From Futures and Commodities News

Why? My take; The Fed, back in May, allowed Investment Banks (not so regulated, just sayin') to borrow money at the same rate as regulated banks--it's not called the discount rate for nothing.

Speculating on Oil is what they're doing with their new-found wealth. Proof? Morgan Stanley currently owns more oil than Exxon.

And look who predicted that Oil prices would go so high! Morgan Stanley!?

Hmmm. Seems familiar. Oil prices rose mysteriously high in the summer of 2006. Didn't prices go down by labor day?

3 comments:

Steve said...

I believe there is some truth to this, but it's the dog chasing the tail. Speculators are hopping onto the "oil boom" b/c that is where all the money has been and gains are lately, what with financials and other sectors of the stock market losing money.
The problem with speculation, which many debate how much it is actually adding to the cost, is that it's basically the "Enron loophole" we keep hearing about, allowing futures and supplies of energy, in this case oil, to be bought and controlled by NON-energy companies.

djinn said...

That's my definition of a bubble. Just like Tulip Maniain 18th century Holland.

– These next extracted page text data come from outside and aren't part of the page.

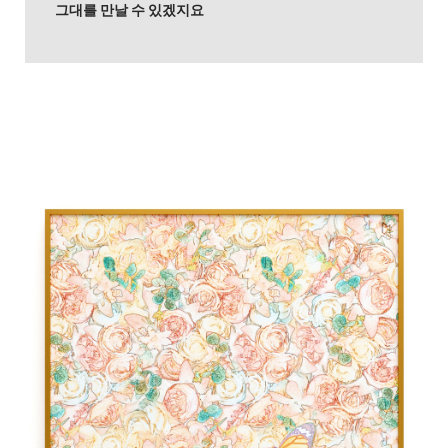
그대를 만날 수 있겠지요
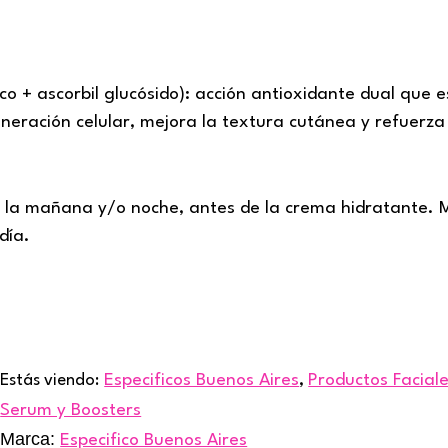
 + ascorbil glucósido): acción antioxidante dual que es
eración celular, mejora la textura cutánea y refuerza
por la mañana y/o noche, antes de la crema hidratante
día.
Estás viendo:
Especificos Buenos Aires
,
Productos Facial
Serum y Boosters
Marca:
Especifico Buenos Aires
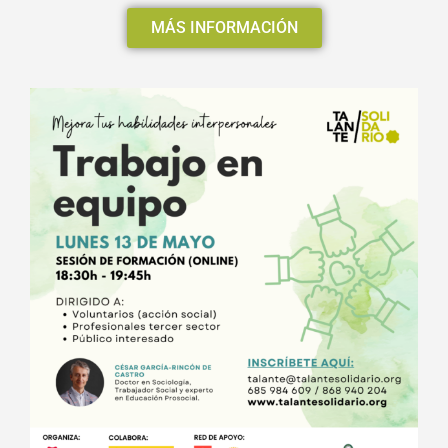
MÁS INFORMACIÓN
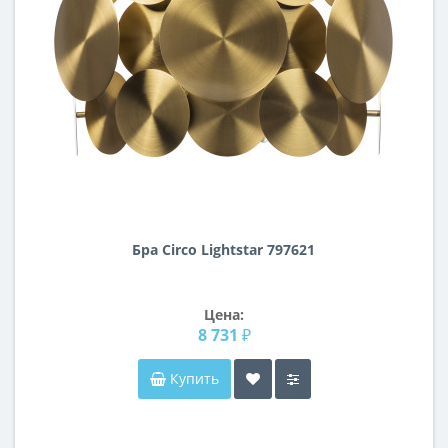
Бра Circo Lightstar 797621
Цена:
8 731 ₽
Купить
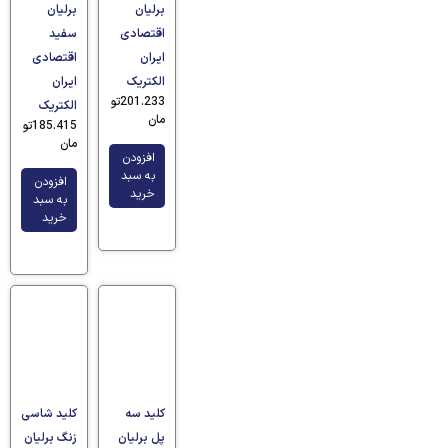
برلیان
برلیان
اقتصادی
سفید
ایران
اقتصادی
الکتریک
ایران
201.233
تو
الکتریک
مان
185.415
تو
مان
افزودن
به سبد
افزودن
خرید
به سبد
خرید
کلید سه
کلید شاسی
پل برلیان
زنگ برلیان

It's just false demand fueled by speculation.

Steve said...

Stimmt! You got me there, haha. But I don't think it's all speculation. My guess is about 20% of the price is speculation. The rest is actual hard numbers related to demand and another good 20% is just the devaluation of the US currency exchange rates. It takes more dollars to buy the same barrel of oil from a foreign country, thus it costs more to US consumers as well. The price should probably be around $100-110 without speculation.
However, that isn't going to lower your gas at the pump much. Days less than $3.00 gasoline is probably a fairy tale.